| Document segment |
In recent years, fused ring pyrimidinones (thiones) have attracted intense interest due to their useful biological and pharmacological properties, such as being antitumor, antiallergic, antibacterial, antihypertensive, cardiotonic, vasodilator, bronchiodilator and hepatoprotective agents. They have antimalarial, antifungal, analgesics, anti-HIV and herbicidal properties in some cases.^3–9

For example, some pyrimidine sulfonamide derivatives of the general structure 1 (Scheme 1) have been developed as powerful herbicides.¹⁰ Several 4,5,6-trisubstituted furo[2,3-d]pyrimidin-4-amines 2 (Scheme 1) have been detected as ACK1 (Activated Cdc42-associated tyrosine Kinase 1) inhibitors. Some findings suggest that ACK1 is a potential target for developing anti-cancer therapeutics.¹¹ Furthermore, the results revealed that 5-amino-2,4-di(2-thienyl)-4,6-dihydro-6-phenylpyrano[2,3-d]pyrimidin-7-thione compounds of the general structure 3 (Scheme 1) containing thione and dithienyl moieties showed antibacterial activity equal to that of gentamycin.¹² Biginelli reactions are ranked as one of the most powerful tools for the facile synthesis of complex heterocyclic scaffolds such as fused ring pyrimidinones (thiones).¹³

Scheme 1 Some examples of fused ring pyrimidinones (thiones).

| Tasks to perform |
a – In the passage on fused ring pyrimidinones, the antibacterial activity of the compounds with general structure 3 was found to be equal to that of which substance?
b – Reproduce the part of the passage on fused ring pyrimidinones starting with "For example, some" and going on through "of fused ring pyrimidinones (thiones).".

| Provided data |

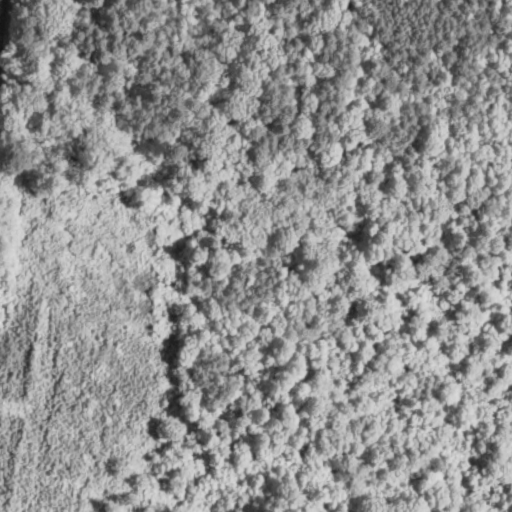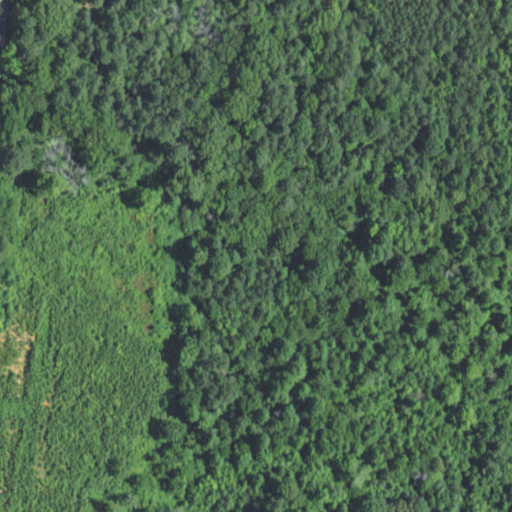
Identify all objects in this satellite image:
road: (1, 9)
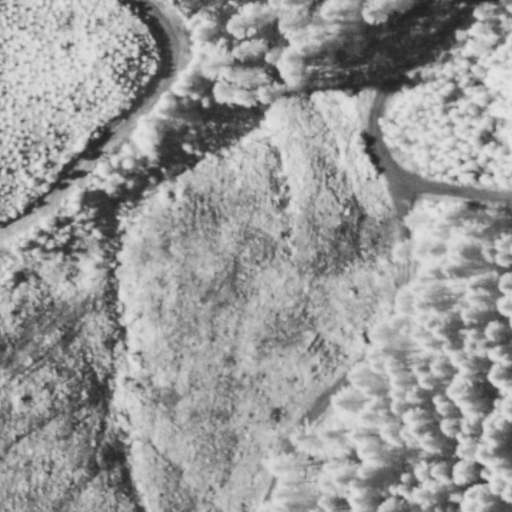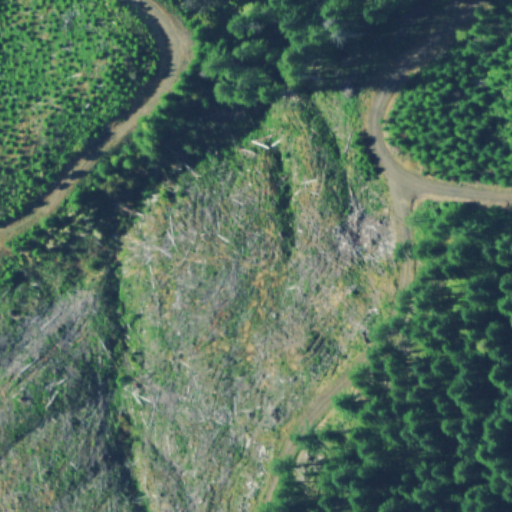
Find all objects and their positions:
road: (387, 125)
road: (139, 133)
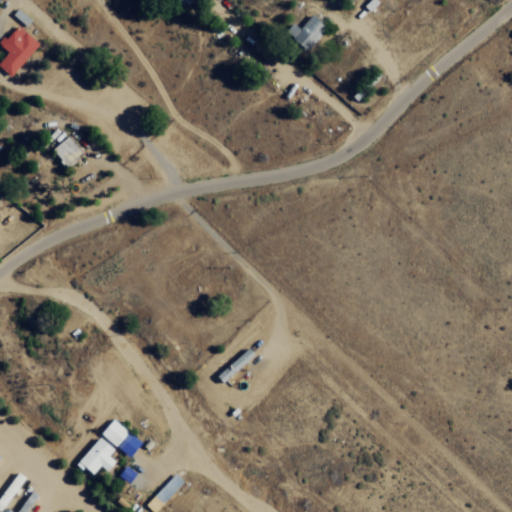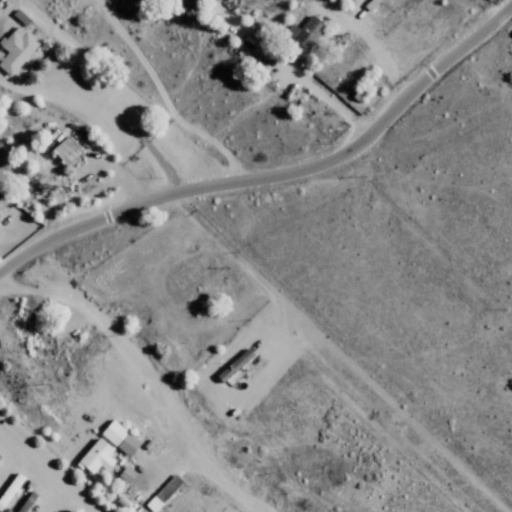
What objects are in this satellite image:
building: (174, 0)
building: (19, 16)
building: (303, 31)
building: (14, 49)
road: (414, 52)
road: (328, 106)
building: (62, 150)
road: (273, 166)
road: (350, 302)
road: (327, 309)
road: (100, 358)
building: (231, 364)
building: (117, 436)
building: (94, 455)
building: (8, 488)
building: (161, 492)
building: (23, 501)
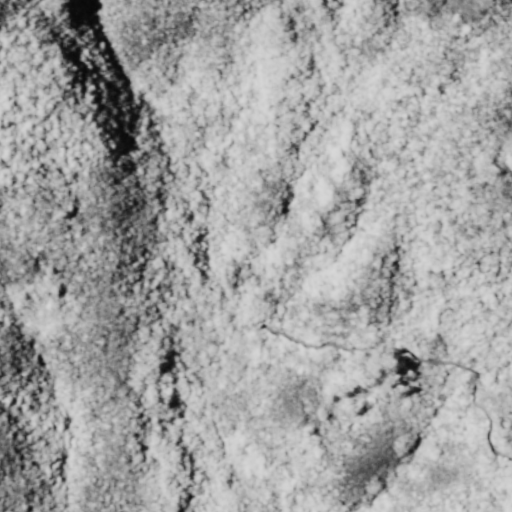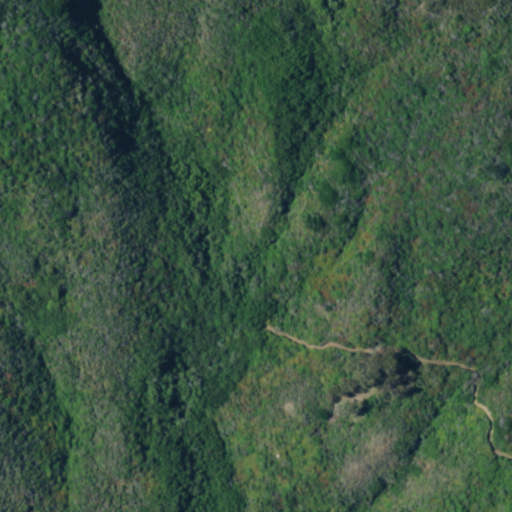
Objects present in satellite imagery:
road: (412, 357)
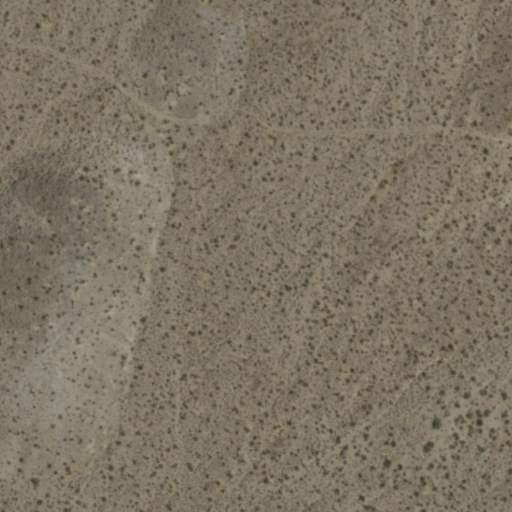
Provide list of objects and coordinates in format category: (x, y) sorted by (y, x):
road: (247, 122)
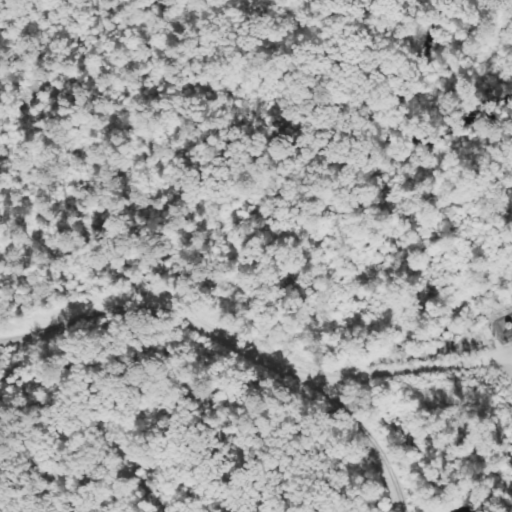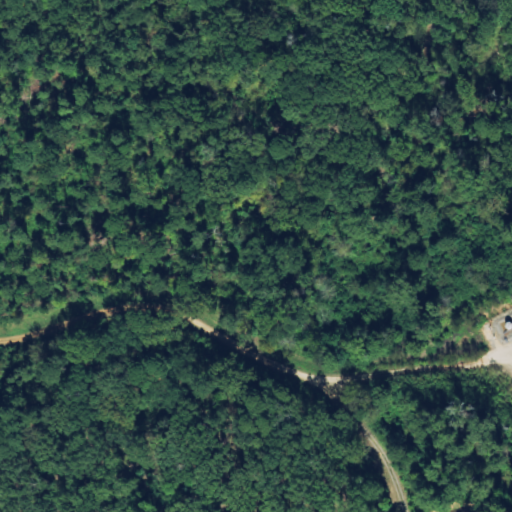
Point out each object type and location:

| Exercise solutions |
a – Gentamycin.

b –
For example, some pyrimidine sulfonamide derivatives of the general structure 1 (Scheme 1) have been developed as powerful herbicides.¹⁰ Several 4,5,6-trisubstituted furo[2,3-d]pyrimidin-4-amines 2 (Scheme 1) have been detected as ACK1 (Activated Cdc42-associated tyrosine Kinase 1) inhibitors. Some findings suggest that ACK1 is a potential target for developing anti-cancer therapeutics.¹¹ Furthermore, the results revealed that 5-amino-2,4-di(2-thienyl)-4,6-dihydro-6-phenylpyrano[2,3-d]pyrimidin-7-thione compounds of the general structure 3 (Scheme 1) containing thione and dithienyl moieties showed antibacterial activity equal to that of gentamycin.¹² Biginelli reactions are ranked as one of the most powerful tools for the facile synthesis of complex heterocyclic scaffolds such as fused ring pyrimidinones (thiones).¹³

Scheme 1 Some examples of fused ring pyrimidinones (thiones).